As far as I now loss.backward() only works if loss is a single scalar value. I am considering a loss function that is not implemented in pytorch https://arxiv.org/pdf/1905.09670.pdf (equation 5) and I want to avoid numerical problems.

I know that a way to stabilize the softmax + log score loss is to compute the derivative directly (as Bishop’s book states) and then backpropagate that derivative, instead of defining the loss using elementary functions and then use automatic differentiation.

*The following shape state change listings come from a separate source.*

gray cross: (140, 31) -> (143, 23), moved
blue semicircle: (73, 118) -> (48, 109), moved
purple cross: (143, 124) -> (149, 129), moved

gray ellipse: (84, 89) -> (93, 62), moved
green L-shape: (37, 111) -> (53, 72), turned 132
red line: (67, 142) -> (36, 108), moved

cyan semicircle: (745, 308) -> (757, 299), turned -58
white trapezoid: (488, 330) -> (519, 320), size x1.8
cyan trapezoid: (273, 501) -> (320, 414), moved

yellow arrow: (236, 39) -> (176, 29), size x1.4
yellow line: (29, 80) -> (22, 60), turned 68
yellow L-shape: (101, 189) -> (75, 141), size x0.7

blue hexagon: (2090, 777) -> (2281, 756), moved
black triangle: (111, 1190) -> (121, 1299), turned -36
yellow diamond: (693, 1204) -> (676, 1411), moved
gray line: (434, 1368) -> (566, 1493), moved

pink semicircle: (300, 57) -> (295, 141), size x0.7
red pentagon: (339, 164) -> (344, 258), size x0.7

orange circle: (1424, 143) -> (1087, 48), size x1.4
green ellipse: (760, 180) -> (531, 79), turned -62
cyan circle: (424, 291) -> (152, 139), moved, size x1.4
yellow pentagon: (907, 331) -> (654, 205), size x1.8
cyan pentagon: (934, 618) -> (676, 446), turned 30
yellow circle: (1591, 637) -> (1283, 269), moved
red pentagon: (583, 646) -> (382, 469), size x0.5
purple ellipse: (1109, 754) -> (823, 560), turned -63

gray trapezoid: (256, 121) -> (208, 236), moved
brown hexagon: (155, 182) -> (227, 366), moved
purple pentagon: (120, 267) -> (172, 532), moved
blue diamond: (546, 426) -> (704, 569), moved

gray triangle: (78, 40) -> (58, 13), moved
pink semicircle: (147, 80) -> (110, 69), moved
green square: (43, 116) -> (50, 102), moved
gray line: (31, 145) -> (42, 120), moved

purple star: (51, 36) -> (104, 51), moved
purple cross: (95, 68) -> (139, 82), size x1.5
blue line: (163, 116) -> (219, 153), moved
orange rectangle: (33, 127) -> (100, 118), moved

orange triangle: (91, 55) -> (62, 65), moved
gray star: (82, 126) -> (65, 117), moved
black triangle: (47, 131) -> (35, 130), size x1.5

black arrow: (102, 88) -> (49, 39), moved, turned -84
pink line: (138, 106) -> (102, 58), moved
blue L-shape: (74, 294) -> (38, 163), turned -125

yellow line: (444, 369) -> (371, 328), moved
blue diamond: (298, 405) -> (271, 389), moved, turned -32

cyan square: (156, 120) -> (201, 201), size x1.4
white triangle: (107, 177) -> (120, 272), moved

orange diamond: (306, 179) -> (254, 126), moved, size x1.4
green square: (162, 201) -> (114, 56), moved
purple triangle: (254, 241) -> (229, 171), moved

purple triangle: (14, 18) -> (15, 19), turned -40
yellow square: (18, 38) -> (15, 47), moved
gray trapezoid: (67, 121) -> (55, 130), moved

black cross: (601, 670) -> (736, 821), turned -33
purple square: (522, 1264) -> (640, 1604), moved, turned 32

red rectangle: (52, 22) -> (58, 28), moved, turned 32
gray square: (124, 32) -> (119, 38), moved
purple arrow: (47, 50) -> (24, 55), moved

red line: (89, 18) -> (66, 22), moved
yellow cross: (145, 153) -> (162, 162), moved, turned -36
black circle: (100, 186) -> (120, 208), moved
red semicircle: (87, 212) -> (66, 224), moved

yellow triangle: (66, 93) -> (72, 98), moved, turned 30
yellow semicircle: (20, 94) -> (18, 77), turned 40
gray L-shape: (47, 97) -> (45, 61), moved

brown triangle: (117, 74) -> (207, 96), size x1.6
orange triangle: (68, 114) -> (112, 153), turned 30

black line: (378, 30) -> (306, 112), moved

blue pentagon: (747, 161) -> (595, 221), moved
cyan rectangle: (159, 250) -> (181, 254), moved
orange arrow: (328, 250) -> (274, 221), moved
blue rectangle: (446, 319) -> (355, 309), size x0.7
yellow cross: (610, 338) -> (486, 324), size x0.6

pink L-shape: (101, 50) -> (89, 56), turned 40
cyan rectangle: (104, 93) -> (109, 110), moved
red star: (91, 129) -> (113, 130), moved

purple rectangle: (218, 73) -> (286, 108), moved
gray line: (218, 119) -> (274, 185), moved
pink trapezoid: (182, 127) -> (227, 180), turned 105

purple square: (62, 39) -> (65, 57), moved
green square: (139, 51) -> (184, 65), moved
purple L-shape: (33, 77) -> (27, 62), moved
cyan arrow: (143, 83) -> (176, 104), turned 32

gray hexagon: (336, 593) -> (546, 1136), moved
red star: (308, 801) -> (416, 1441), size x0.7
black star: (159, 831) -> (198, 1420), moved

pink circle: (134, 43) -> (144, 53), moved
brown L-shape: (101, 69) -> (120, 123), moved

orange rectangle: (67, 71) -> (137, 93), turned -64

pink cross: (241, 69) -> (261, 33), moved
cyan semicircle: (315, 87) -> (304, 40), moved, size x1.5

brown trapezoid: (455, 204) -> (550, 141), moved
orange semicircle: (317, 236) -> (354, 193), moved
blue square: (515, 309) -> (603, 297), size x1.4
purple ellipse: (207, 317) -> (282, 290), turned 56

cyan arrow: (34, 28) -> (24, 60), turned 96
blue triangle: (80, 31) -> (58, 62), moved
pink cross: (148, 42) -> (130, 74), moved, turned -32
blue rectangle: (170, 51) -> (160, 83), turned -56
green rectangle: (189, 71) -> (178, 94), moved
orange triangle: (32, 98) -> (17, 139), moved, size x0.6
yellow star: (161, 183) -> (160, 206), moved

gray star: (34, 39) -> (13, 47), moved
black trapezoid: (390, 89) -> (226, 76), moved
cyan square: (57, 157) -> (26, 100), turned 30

I would like to do something similar in this problem. However, the problem is that if I manually compute the derivative of this loss w.r.t the logits, then I end up having a vecor/matrix instead of a single scalar value, so I can no use .backward() anymore. How should I proceed in this case, i.e, is there an automatic way to backpropagate gradients of a vector w.r.t to all the inputs to the graph?

backward() accepts a gradient as its argument.
If you don’t pass anything to this method, a scalar 1 is automatically used.
If you already have the gradient w.r.t the tensor, you could thus use loss.backward(gradient).

I have reviewed the documentation and have one more question. So lets say that gradient has my craft derivatives of the probability vector w.r.t logits that I have to backpropagate. I guess the correct call now would be:

gradients.backward(torch.ones_like(gradients))

Is this equivalent to do gradients.sum().backward()? I guess it is.